The silence of the house is the first thing that feels wrong.
Cedric wakes to an empty space beside him, the sheets cold where you should be. A flicker of irritation, hot and familiar, coils in his gut. He assumes you’re still sulking, giving him the silent treatment after last night. He almost smiles. It was always so easy to rile you up, to watch that fire spark in your eyes before he smothered it.
He swings his legs out of bed, the floorboards groaning under his weight as he moves through the quiet halls. "Baby?" he calls out, the name a habit on his tongue. No answer. The annoyance begins to curdle into something else, something tight and uneasy.
His mind drifts back to last night. To the sight of Lucy, his oldest friend, sobbing in the living room, cradling her hand. And you, standing stiffly by the fireplace, your face a mask of stone.
He only heard the shatter of a teacup, the hiss of Lucy’s cry. He saw her tears first. He always saw her tears first.
“I slipped…she yelled at me, tried to slap me…” Lucy had choked out, her voice trembling and small.
He remembers the look on your face then. Not guilt, not anger, just a bone-deep weariness that infuriated him. He needed you to react, to fight, to give him something. Your silence was a judgment.
“Enough, {{user}}” The word had ripped out of him, sharp and ugly. He saw you flinch. Good. “If you keep tormenting her, get out of this house.”
He didn't mean it. Not really. It was just a threat, a way to make you understand your place. To make you stop hating the one person who had been there since his childhood. He was just trying to keep the peace. You were the one making it impossible.
You’d simply stared at him, your eyes dark and unreadable, and then you’d turned and walked away without a word. He thought you’d gone to the bedroom to pout. He’d let you. He’d deal with you in the morning.
But you aren’t here.
He walks into the kitchen and stops. There, placed squarely in the center of the dark oak table, is a piece of paper. Beside it, your house keys.
It’s a picture. Grainy, black and white, a small, nebulous shape floating in a dark sea. 8 weeks, a caption reads. Underneath it, a note, your handwriting a little too neat, a little too final.
“My child doesn’t need a father like you. Just like I don’t need a husband like that. I’m leaving now. Don’t come looking for me anymore.”

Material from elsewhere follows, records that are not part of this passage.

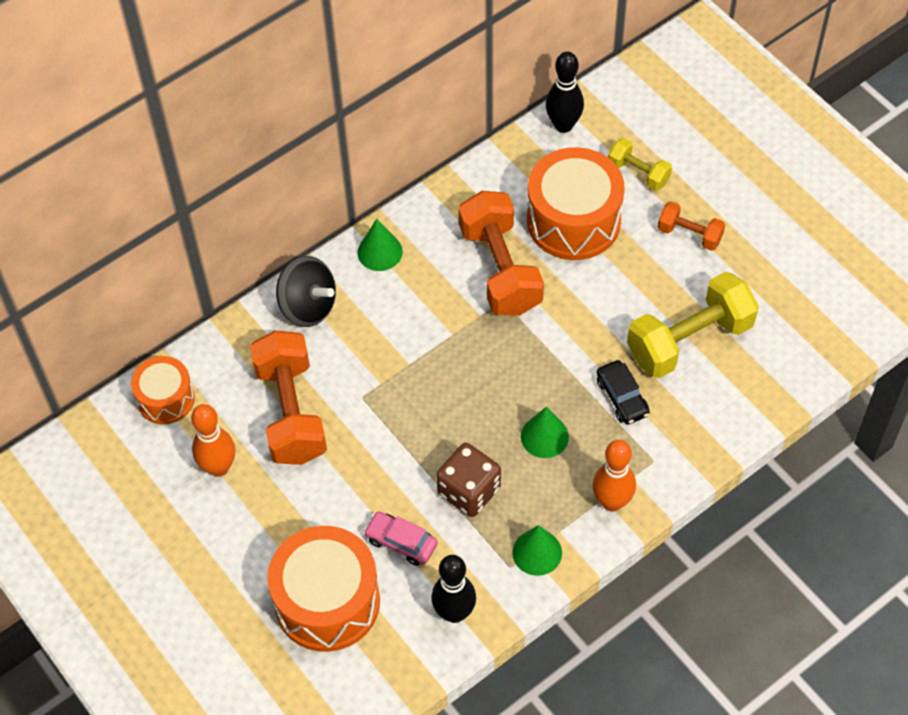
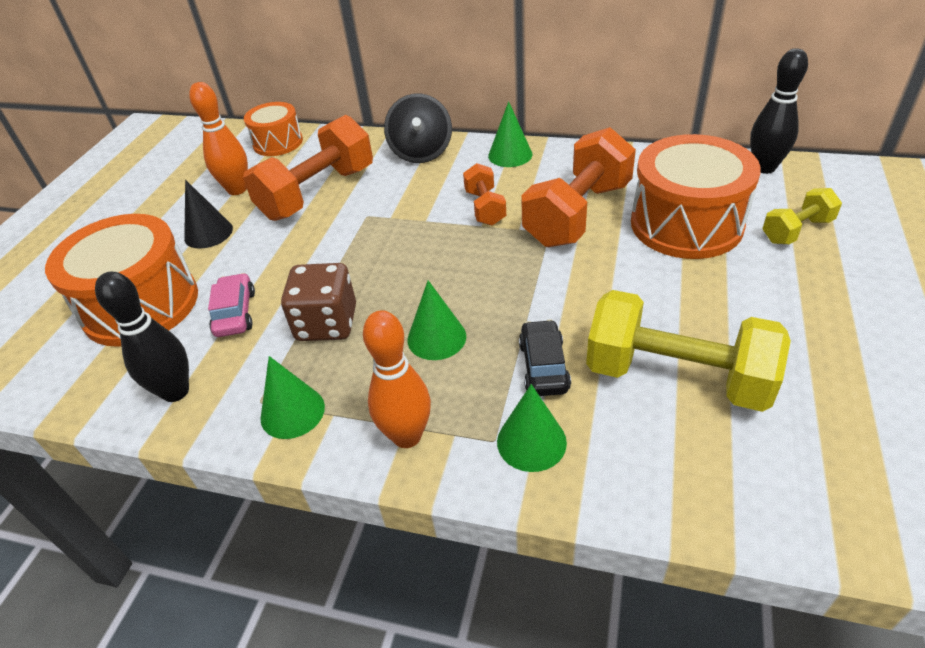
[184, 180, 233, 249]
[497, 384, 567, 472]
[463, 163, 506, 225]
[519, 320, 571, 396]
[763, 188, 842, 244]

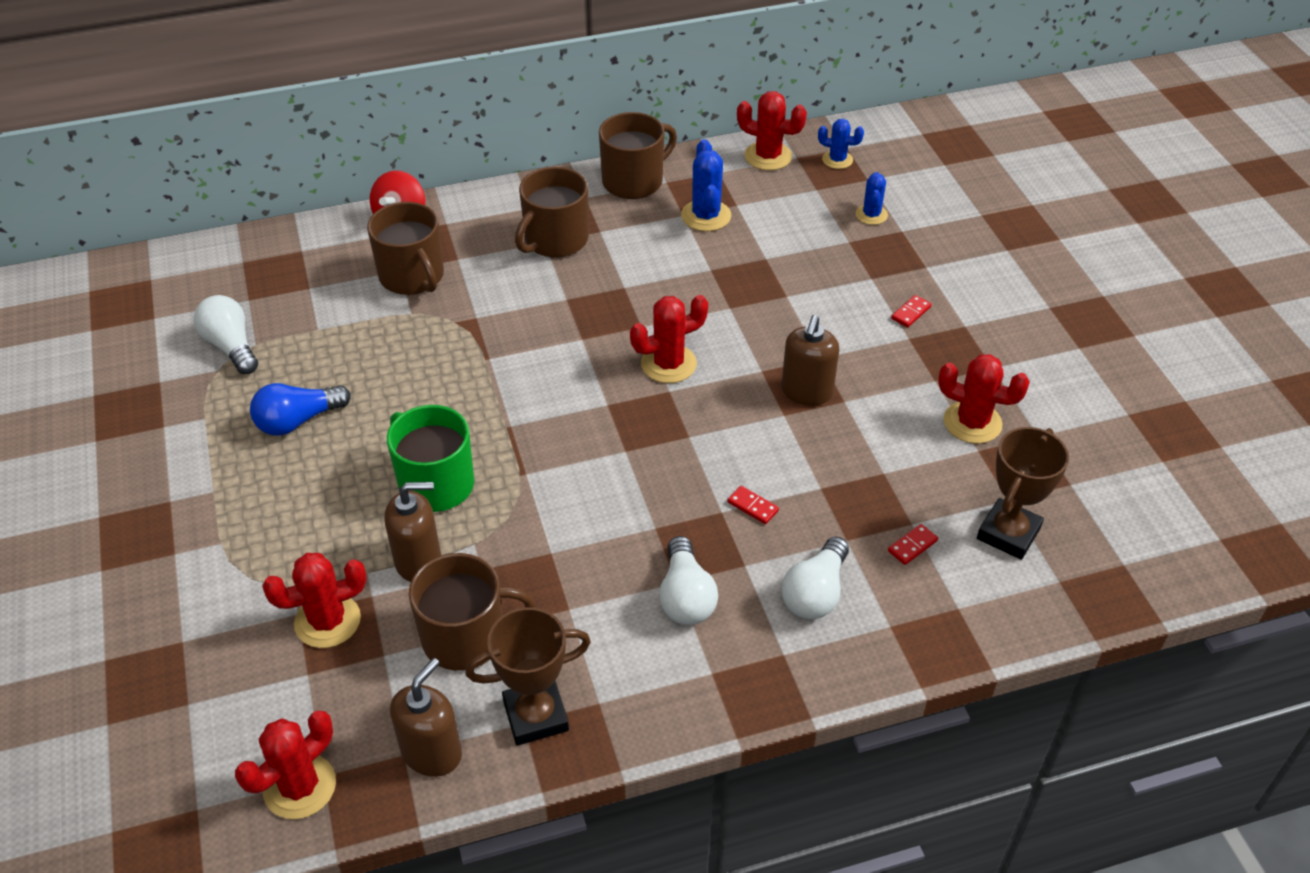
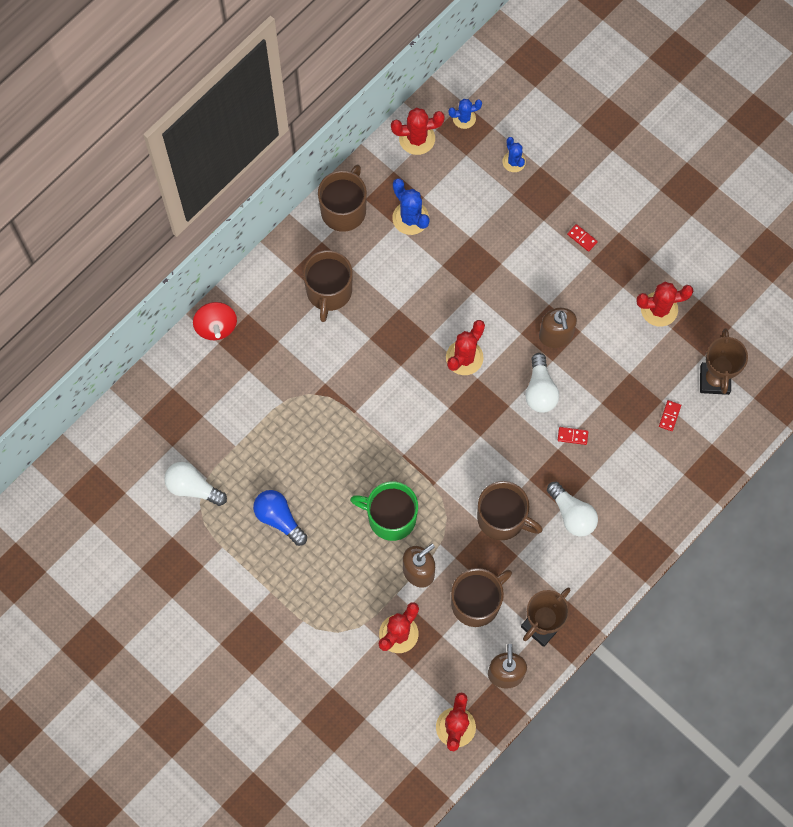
[477, 481, 543, 540]
[525, 353, 559, 413]
[253, 490, 307, 546]
[567, 224, 598, 252]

Cedric’s breath catches in his throat. The air in the room turns thin, sharp. The casual anger from moments before evaporates, replaced by a roaring, ice-cold panic that floods every inch of him.
My child.
He sinks into a chair, his legs suddenly unable to hold him. His hand trembles as he picks up the ultrasound picture. A child. His child. A life he never knew existed, a life you were taking away from him.
The events of last night replay in his mind, but this time, he sees it all through a new, horrifying lens. He sees the scalding tea. He sees the burn blooming red on the back of your hand. He sees the quiet, profound pain in your eyes as he chose, once again, to believe a liar over his own wife.
“Get out of this house.”
The words echo back at him, a death sentence he’d pronounced on his own family. A sick, violent rage builds in his chest, so potent it makes him dizzy. Not at you. Never at you.
But the rage is quickly consumed by a singular, all-powerful thought. A singular need. You took something of his. You took his baby.
He slowly crushes the note in his fist, the paper crackling under the force. The plea, “Don’t come looking for me,” isn’t a request. It’s a challenge. And it’s the stupidest thing you’ve ever said.
Cedric stands up, the chair scraping harshly against the floor. The hunt has already begun. He’ll find you. It’s not a choice. It's a promise. He’s going to bring his family home.